The net effluent stream from the reactor section contains corrosive components such as trace free sulfuric acid, alkyl sulfates and di-alkyl sulfates. These alkyl sulfates, or esters, are reaction intermediates produced during the alkylation reaction and if not treated in the treating section will foul and corrode process equipment and distillation internals.
If the trace acid and esters are left untreated before entering the deisobutanizer, they not only cause corrosion, but the alkyl sulphates will produce solid, tar-like material in the bottom of the column and on the reboiler due to the high temperature. During the formation of the tars, SO2 is released and travels up the column to collect in the overhead system. In contact with water in the overhead, SO2 causes corrosion of the overhead system equipment and piping and also of the rectifying section distillation trays. This reduces the fractionation between isobutane and n-butane resulting in poor purity of the isobutane recycle stream to the reactors.

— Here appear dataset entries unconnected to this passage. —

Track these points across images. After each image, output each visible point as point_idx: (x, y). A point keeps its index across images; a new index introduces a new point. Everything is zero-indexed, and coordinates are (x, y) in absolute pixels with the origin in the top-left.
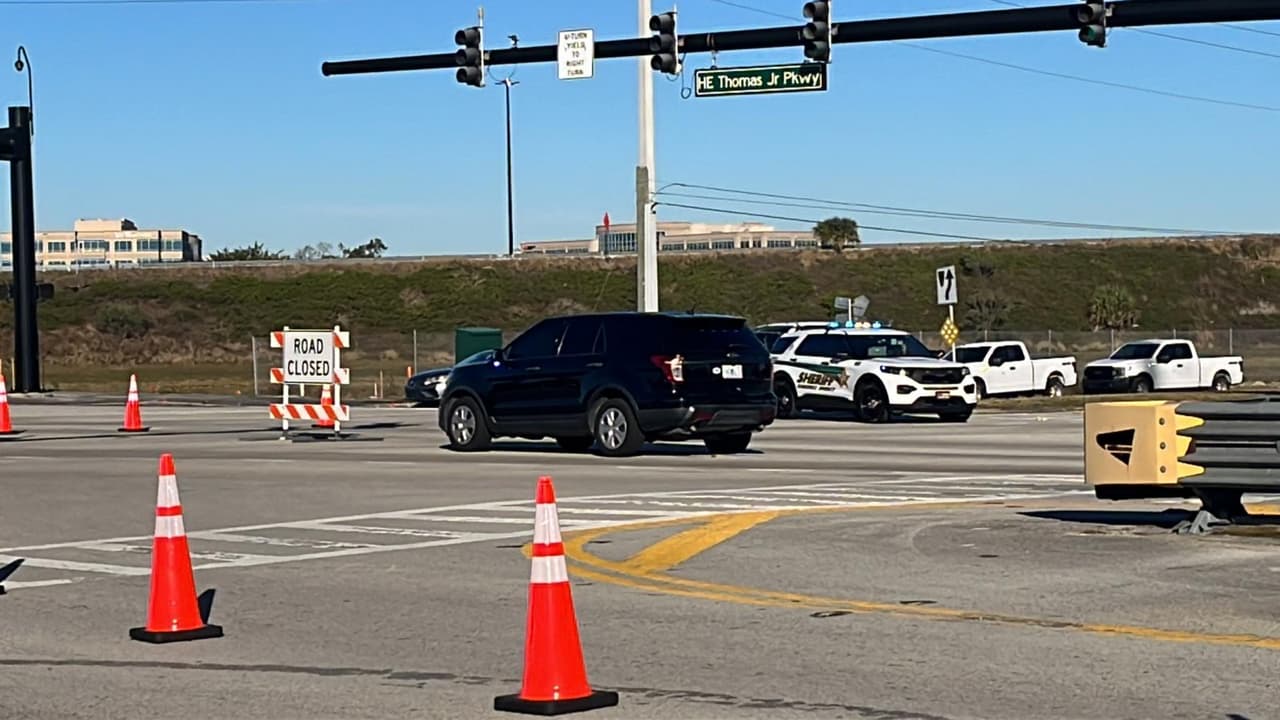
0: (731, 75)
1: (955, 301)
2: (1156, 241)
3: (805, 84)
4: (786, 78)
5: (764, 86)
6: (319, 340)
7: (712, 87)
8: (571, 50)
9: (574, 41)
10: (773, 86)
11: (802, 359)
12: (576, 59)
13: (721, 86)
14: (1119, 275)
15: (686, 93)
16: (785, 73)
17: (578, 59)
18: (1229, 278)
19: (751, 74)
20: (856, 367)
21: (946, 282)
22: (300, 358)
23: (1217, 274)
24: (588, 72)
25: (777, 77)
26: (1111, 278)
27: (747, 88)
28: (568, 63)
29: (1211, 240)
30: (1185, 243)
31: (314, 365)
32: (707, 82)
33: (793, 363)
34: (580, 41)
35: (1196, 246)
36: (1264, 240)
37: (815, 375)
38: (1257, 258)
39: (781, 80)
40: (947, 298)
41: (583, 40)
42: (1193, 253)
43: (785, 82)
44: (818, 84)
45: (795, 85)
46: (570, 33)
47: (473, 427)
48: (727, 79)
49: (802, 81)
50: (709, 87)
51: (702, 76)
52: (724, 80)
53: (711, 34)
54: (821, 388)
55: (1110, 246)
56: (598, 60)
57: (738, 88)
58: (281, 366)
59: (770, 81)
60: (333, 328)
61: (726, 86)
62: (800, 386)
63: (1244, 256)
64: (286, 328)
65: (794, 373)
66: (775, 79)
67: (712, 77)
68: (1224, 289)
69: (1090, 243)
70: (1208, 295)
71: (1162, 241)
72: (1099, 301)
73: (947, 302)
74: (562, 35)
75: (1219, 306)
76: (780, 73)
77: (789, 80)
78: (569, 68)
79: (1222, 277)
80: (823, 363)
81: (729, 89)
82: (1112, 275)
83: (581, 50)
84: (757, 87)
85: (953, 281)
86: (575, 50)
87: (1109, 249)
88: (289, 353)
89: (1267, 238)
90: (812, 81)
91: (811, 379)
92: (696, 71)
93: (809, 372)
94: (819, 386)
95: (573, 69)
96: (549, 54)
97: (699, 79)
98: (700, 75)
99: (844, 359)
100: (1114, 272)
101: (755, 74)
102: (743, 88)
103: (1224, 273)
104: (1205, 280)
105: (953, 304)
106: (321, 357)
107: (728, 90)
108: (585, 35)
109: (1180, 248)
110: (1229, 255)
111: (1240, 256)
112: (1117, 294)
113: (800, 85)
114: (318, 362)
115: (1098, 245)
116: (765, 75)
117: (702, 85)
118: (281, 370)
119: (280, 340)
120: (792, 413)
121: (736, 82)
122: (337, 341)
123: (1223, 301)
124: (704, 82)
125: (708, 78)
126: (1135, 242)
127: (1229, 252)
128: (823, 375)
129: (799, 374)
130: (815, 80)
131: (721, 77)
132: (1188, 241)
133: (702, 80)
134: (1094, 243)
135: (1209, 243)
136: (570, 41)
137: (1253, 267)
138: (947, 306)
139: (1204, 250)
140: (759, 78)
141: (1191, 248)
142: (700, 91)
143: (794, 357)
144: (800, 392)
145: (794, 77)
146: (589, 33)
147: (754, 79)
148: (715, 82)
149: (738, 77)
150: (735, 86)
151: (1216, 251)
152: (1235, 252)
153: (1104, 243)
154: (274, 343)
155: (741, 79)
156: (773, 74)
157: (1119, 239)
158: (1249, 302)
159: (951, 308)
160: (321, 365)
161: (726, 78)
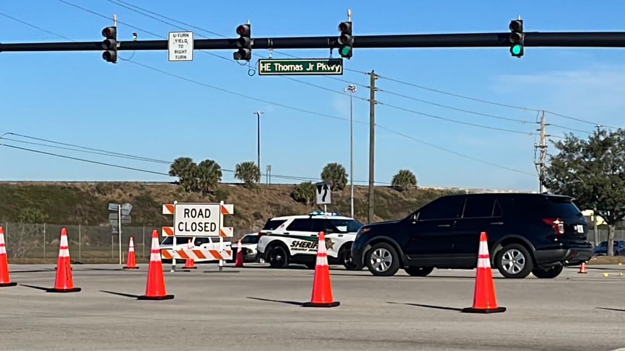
0: (283, 63)
1: (329, 202)
2: (49, 184)
3: (331, 71)
4: (318, 67)
5: (304, 70)
6: (206, 210)
7: (270, 70)
8: (178, 43)
9: (180, 38)
10: (310, 71)
11: (292, 233)
12: (181, 49)
13: (276, 70)
14: (31, 203)
15: (252, 73)
16: (318, 64)
17: (183, 49)
18: (92, 205)
19: (295, 63)
20: (339, 238)
21: (323, 191)
22: (190, 220)
23: (85, 204)
24: (189, 57)
25: (313, 65)
26: (26, 204)
27: (293, 71)
28: (176, 52)
29: (79, 184)
30: (66, 185)
31: (203, 226)
32: (267, 67)
33: (286, 235)
34: (183, 38)
35: (73, 187)
36: (108, 184)
37: (306, 242)
38: (105, 195)
39: (315, 67)
40: (323, 200)
41: (187, 38)
42: (69, 191)
43: (318, 69)
44: (339, 71)
45: (324, 71)
46: (177, 34)
47: (391, 261)
48: (280, 66)
49: (329, 69)
50: (268, 70)
51: (263, 63)
52: (278, 66)
53: (270, 39)
54: (310, 250)
55: (24, 185)
56: (197, 50)
57: (287, 71)
58: (172, 225)
59: (308, 68)
60: (220, 202)
61: (279, 70)
62: (292, 249)
63: (99, 194)
64: (176, 202)
65: (288, 242)
66: (311, 67)
67: (270, 64)
68: (91, 212)
69: (12, 184)
70: (82, 215)
71: (52, 184)
72: (24, 217)
73: (324, 203)
74: (171, 34)
75: (89, 221)
76: (315, 63)
77: (320, 68)
78: (176, 54)
79: (89, 205)
80: (312, 235)
81: (281, 71)
82: (27, 202)
83: (184, 44)
84: (299, 71)
85: (329, 191)
86: (180, 44)
87: (24, 187)
88: (179, 217)
89: (110, 183)
90: (335, 69)
91: (302, 245)
92: (259, 60)
93: (301, 241)
94: (308, 249)
95: (179, 55)
96: (163, 45)
97: (261, 65)
98: (262, 62)
99: (329, 233)
100: (28, 200)
101: (299, 63)
102: (290, 71)
103: (88, 202)
104: (79, 206)
105: (327, 204)
106: (210, 220)
107: (282, 73)
108: (188, 35)
109: (63, 188)
110: (90, 193)
111: (97, 195)
112: (35, 213)
113: (327, 71)
114: (205, 223)
115: (17, 185)
116: (305, 64)
117: (264, 69)
118: (172, 228)
119: (172, 209)
120: (285, 265)
121: (285, 68)
122: (223, 210)
123: (90, 219)
124: (265, 67)
125: (268, 64)
126: (37, 184)
127: (90, 191)
128: (312, 243)
129: (292, 241)
130: (337, 68)
131: (276, 64)
132: (67, 185)
133: (264, 65)
134: (15, 184)
135: (78, 186)
136: (177, 38)
137: (104, 199)
138: (323, 205)
139: (76, 189)
140: (301, 66)
141: (69, 188)
142: (262, 72)
143: (286, 232)
144: (293, 253)
145: (324, 67)
146: (190, 34)
147: (297, 66)
148: (272, 67)
149: (287, 65)
150: (285, 70)
151: (83, 190)
152: (93, 191)
153: (20, 184)
154: (166, 211)
155: (289, 66)
156: (310, 64)
157: (28, 182)
158: (104, 219)
159: (325, 206)
160: (209, 225)
161: (279, 64)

Another form of corrosion in the Deisobutanizer is caused by water carryover if the treating section is finished with a water treating or caustic vessel. If water or caustic is carried into the column, the feed tray can be fouled with salts which will deposit when the water evaporates.
Though there are various treating section configuration and designs, the main principles hold true for all; efficiently mix the treating agent with the net effluent to maximize the contact between the two fluids, and effectively settle the two fluids before the next process step. The net effluent stream from the reactor section contains corrosive components such as trace free sulphuric acid and reaction intermediates (esters, or alkyl sulphates and di-alkyl sulphates). With well-mixed effluent and treating fluid, the trace acid and esters can be neutralized and removed from the hydrocarbon stream. Both mixing and separation can be improved with static mixers such as Sulzer SMV static mixers which develop the optimal droplet size to improve the contact between the two fluids, while minimizing small droplets and creating the chance of an emulsion to form. An emulsion of the hydrocarbon stream and the treating fluid can be challenging to separate. Separator internals, such as Sulzer Mellaplate, can also be installed in the separator vessel to improve separation between the two fluids. Increased separation capability and efficiency reduce the risk of water or caustic carryover to the deisobutanizer and minimize the chance of corrosion and fouling. Sulzer VG AF™ Trays can also be used in the deisobutanizer to reduce the impact of fouling and accumulation on trays. Sulzer VG AF™ Trays are designed with large, fixed valves that allow vapor to still pass through the trays. They are also designed with push valve technology, which reduce accumulation on the tray deck in stagnant regions and use high performance downcomers to help reduce accumulation. Tailored design features make VG AF™ Trays less sensitive to plugging and increase the run time of fouling applications while delivering high capacity and efficiency.
Procedures for online water washes can be developed to wash away the fouling material on the lower trays as well as the tar on the reboiler but monitoring the unit and minimizing the water carryover from the treating section will help reduce the need for column water washes. Monitoring the amount of water in the overhead accumulator, and the pH and iron content of the water are good indicators of how the treating section is performing and will help reduce the amount of corrosion to the distillation equipment.